Buchholz started Wednesday's 6-4 loss to the Oakland Athletics but struggled, giving up two home runs and failing to record an out in the fifth inning. He took the loss and was charged with five earned runs on six hits and three walks versus just two strikeouts.
Lowrie played shortstop and batted second, going 1-for-2 with an RBI single, two walks and one run. He committed a throwing error in the fourth inning, allowing Rajai Davis to reach first.
Lowrie rejoined the club Tuesday after being out all season with mononucleosis. He now has no limitations and he said he feels healthy and ready to contribute.

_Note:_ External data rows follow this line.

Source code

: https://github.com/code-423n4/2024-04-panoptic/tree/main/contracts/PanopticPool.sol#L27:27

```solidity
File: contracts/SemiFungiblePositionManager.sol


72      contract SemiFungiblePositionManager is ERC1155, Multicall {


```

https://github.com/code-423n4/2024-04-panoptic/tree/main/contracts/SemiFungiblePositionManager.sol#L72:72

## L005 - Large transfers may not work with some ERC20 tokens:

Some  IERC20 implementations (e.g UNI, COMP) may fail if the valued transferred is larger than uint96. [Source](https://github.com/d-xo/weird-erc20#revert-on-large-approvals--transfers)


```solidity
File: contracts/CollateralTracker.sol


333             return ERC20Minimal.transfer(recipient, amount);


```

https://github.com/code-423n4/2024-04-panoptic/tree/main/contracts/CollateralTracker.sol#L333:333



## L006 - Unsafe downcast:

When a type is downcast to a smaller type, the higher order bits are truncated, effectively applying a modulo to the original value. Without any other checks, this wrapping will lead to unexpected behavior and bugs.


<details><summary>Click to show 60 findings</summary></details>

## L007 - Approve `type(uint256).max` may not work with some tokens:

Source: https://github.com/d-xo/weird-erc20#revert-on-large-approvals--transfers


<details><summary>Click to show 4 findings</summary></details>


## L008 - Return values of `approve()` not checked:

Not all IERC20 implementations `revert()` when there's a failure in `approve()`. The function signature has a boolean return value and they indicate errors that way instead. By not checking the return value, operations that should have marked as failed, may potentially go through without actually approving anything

"I'm just looking to play baseball and not have to think about all this," Lowrie said Tuesday. "I want to put it all behind me and just let my ability play."
To make room for Lowrie the Red Sox designated first baseman Ryan Shealy for assignment. Shealy went 0-for-7 for Boston.

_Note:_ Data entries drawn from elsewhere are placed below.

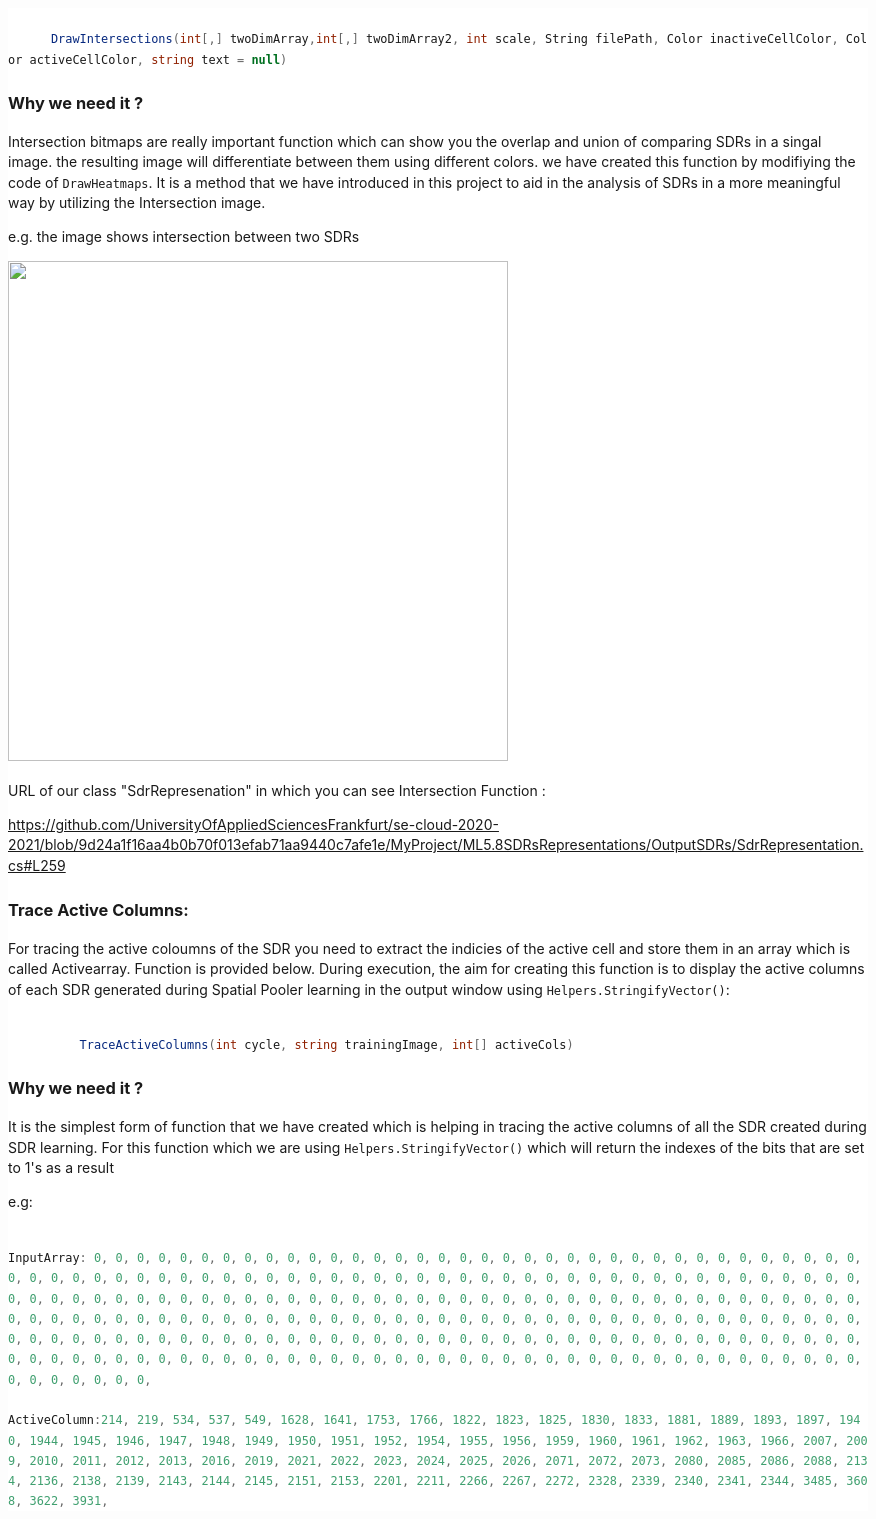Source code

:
```csharp

      DrawIntersections(int[,] twoDimArray,int[,] twoDimArray2, int scale, String filePath, Color inactiveCellColor, Color activeCellColor, string text = null)

```

### Why we need it ?

Intersection bitmaps are really important function which can show you the overlap and union of comparing SDRs in a singal image. the resulting image will differentiate between them using different colors. we have created this function by modifiying the code of `DrawHeatmaps`. It is a method that we have introduced in this project to aid in the analysis of SDRs in a more meaningful way by utilizing the Intersection image.


e.g. the image shows intersection between two SDRs

<img src="https://user-images.githubusercontent.com/53593496/125617803-ca5eec07-6772-4bff-a9c8-c6d1dad2a796.png" width="500" height="500">

URL of our class "SdrRepresenation" in which you can see Intersection Function :

https://github.com/UniversityOfAppliedSciencesFrankfurt/se-cloud-2020-2021/blob/9d24a1f16aa4b0b70f013efab71aa9440c7afe1e/MyProject/ML5.8SDRsRepresentations/OutputSDRs/SdrRepresentation.cs#L259


### Trace Active Columns:

For tracing the active coloumns of the SDR you need to extract the indicies of the active cell and store them in an array which is called Activearray. Function is provided below. During execution, the aim for creating this function is to display the active columns of each SDR generated during Spatial Pooler learning in the output window using `Helpers.StringifyVector()`:

```csharp

          TraceActiveColumns(int cycle, string trainingImage, int[] activeCols)

```
### Why we need it ?

It is the simplest form of function that we have created which is helping in tracing the active columns of all the SDR created during SDR learning. For this function which we are using `Helpers.StringifyVector()` which will return the indexes of the bits that are set to 1's as a result


e.g:
```csharp

InputArray: 0, 0, 0, 0, 0, 0, 0, 0, 0, 0, 0, 0, 0, 0, 0, 0, 0, 0, 0, 0, 0, 0, 0, 0, 0, 0, 0, 0, 0, 0, 0, 0, 0, 0, 0, 0, 0, 0, 0, 0, 0, 0, 0, 0, 0, 0, 0, 0, 0, 0, 0, 0, 0, 0, 0, 0, 0, 0, 0, 0, 0, 0, 0, 0, 0, 0, 0, 0, 0, 0, 0, 0, 0, 0, 0, 0, 0, 0, 0, 0, 0, 0, 0, 0, 0, 0, 0, 0, 0, 0, 0, 0, 0, 0, 0, 0, 0, 0, 0, 0, 0, 0, 0, 0, 0, 0, 0, 0, 0, 0, 0, 0, 0, 0, 0, 0, 0, 0, 0, 0, 0, 0, 0, 0, 0, 0, 0, 0, 0, 0, 0, 0, 0, 0, 0, 0, 0, 0, 0, 0, 0, 0, 0, 0, 0, 0, 0, 0, 0, 0, 0, 0, 0, 0, 0, 0, 0, 0, 0, 0, 0, 0, 0, 0, 0, 0, 0, 0, 0, 0, 0, 0, 0, 0, 0, 0, 0, 0, 0, 0, 0, 0, 0, 0, 0, 0, 0, 0, 0, 0, 0, 0, 0, 0, 0, 0, 0, 0, 0, 0, 0, 0, 0, 0, 0, 0, 0, 0, 0, 0, 0, 0, 0, 0, 0, 0, 0, 0, 0, 0, 0, 0, 0, 0, 0, 0, 0, 0, 0, 0, 0, 0, 0, 0, 0, 0, 0, 0, 0, 0, 0, 0, 0,

ActiveColumn:214, 219, 534, 537, 549, 1628, 1641, 1753, 1766, 1822, 1823, 1825, 1830, 1833, 1881, 1889, 1893, 1897, 1940, 1944, 1945, 1946, 1947, 1948, 1949, 1950, 1951, 1952, 1954, 1955, 1956, 1959, 1960, 1961, 1962, 1963, 1966, 2007, 2009, 2010, 2011, 2012, 2013, 2016, 2019, 2021, 2022, 2023, 2024, 2025, 2026, 2071, 2072, 2073, 2080, 2085, 2086, 2088, 2134, 2136, 2138, 2139, 2143, 2144, 2145, 2151, 2153, 2201, 2211, 2266, 2267, 2272, 2328, 2339, 2340, 2341, 2344, 3485, 3608, 3622, 3931,

```


[img1]: https://user-images.githubusercontent.com/59200478/113517493-ba1e1280-9599-11eb-8dfd-2e11e0ffe729.png
[img2]: https://user-images.githubusercontent.com/59200478/113517510-d5891d80-9599-11eb-8976-be6d4d8c805b.png
[img3]: https://user-images.githubusercontent.com/59200478/113517513-dc179500-9599-11eb-8baf-ee34092cbd16.png
[img4]: https://user-images.githubusercontent.com/59200478/113517520-e3d73980-9599-11eb-956d-c299a5b452f6.png
[img5]: https://user-images.githubusercontent.com/59200478/113517529-efc2fb80-9599-11eb-9eb7-90bbc97d42d5.png
[img6]: https://user-images.githubusercontent.com/53593496/125611277-aa10ec71-3da0-4e01-adec-97c781d10b27.png
[img7]: https://user-images.githubusercontent.com/53593496/125611309-f18f840e-c026-41ae-96c7-7800be676379.png
[img8]: https://user-images.githubusercontent.com/53593496/125611540-b50a57c6-1baf-4dd6-8d62-3ee4e04e3149.png
[img9]: https://user-images.githubusercontent.com/53593496/125611637-b011eb15-8d94-4f95-9061-148f3f93967f.png
[img13]: https://user-images.githubusercontent.com/74202550/121780870-916e5680-cba2-11eb-81a5-0776fb94ff93.PNG
[img14]: https://user-images.githubusercontent.com/74202550/121780884-a77c1700-cba2-11eb-902f-b994f5041372.PNG
[img3]: https://user-images.githubusercontent.com/53593496/125618365-10693de3-3c02-49b7-9e62-a51c3ac7f3bd.png
[img4]: https://user-images.githubusercontent.com/53593496/125618599-2a1be5c7-adbb-40ad-8882-2d51a149c858.png
[img15]: https://user-images.githubusercontent.com/74202550/126381438-cea282f8-b1a0-4820-a3db-85f0c45d0de9.png
[img6]: https://user-images.githubusercontent.com/53593496/125618851-1db737e9-b88f-4ca9-96e5-776046d9f308.png
[img7]: https://user-images.githubusercontent.com/53593496/125619093-f127b501-168c-461b-9344-a6731b77d8ea.png
[img8]: https://user-images.githubusercontent.com/53593496/125619272-4bcbf3d9-ed7b-4007-a1f1-9da58a139751.png
[img8]: https://user-images.githubusercontent.com/53593496/125619412-0f5c3a13-ca8b-4686-843a-828c708180a9.png
[img9]: https://user-images.githubusercontent.com/53593496/125619466-ff0a1c61-c421-47ca-87f9-375bfd2af65f.png
[img10]: https://user-images.githubusercontent.com/53593496/125619575-41e9d849-ae65-44f5-853d-213d60bd635e.png
[img11]: https://user-images.githubusercontent.com/74202550/121780870-916e5680-cba2-11eb-81a5-0776fb94ff93.PNG
[img12]: https://user-images.githubusercontent.com/74202550/121780884-a77c1700-cba2-11eb-902f-b994f5041372.PNG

Additionally, the team optioned reliever Dustin Richardson to Triple-A Pawtucket to make room for Buchholz. Richardson allowed two runs in seven innings over 13 relief appearances in the majors.
The 26-year-old Lowrie was limited to 32 games last season after having surgery on his left wrist to repair a torn ligament in April 2009. He was placed on the disabled list while the team was in Oakland at the start of last season.
He first suffered the wrist injury in May 2008 and played through the discomfort. He was deemed healthy in time for spring training in 2009, but the wrist began to aggravate him again toward the end of camp before it was finally decided he would have the surgery.
Lowrie returned to the Red Sox's lineup on July 18, 2009, at Toronto and played in 14 games before returning to the DL. He was reinstated on Sept. 8 and finished the season on the active roster.
During the offseason, the Red Sox signed shortstop Marco Scutaro and Lowrie felt he would battle for the starting job during spring training before mono completely shut him down.
"I've been asked about timetables and percentages for the last two years," Lowrie said. "I feel healthy and that's good enough for me right now.
"If there's a silver lining in all this, the wrist feels pretty good," he said.
Information from ESPNBoston.com's Joe McDonald and The Associated Press was used in this report.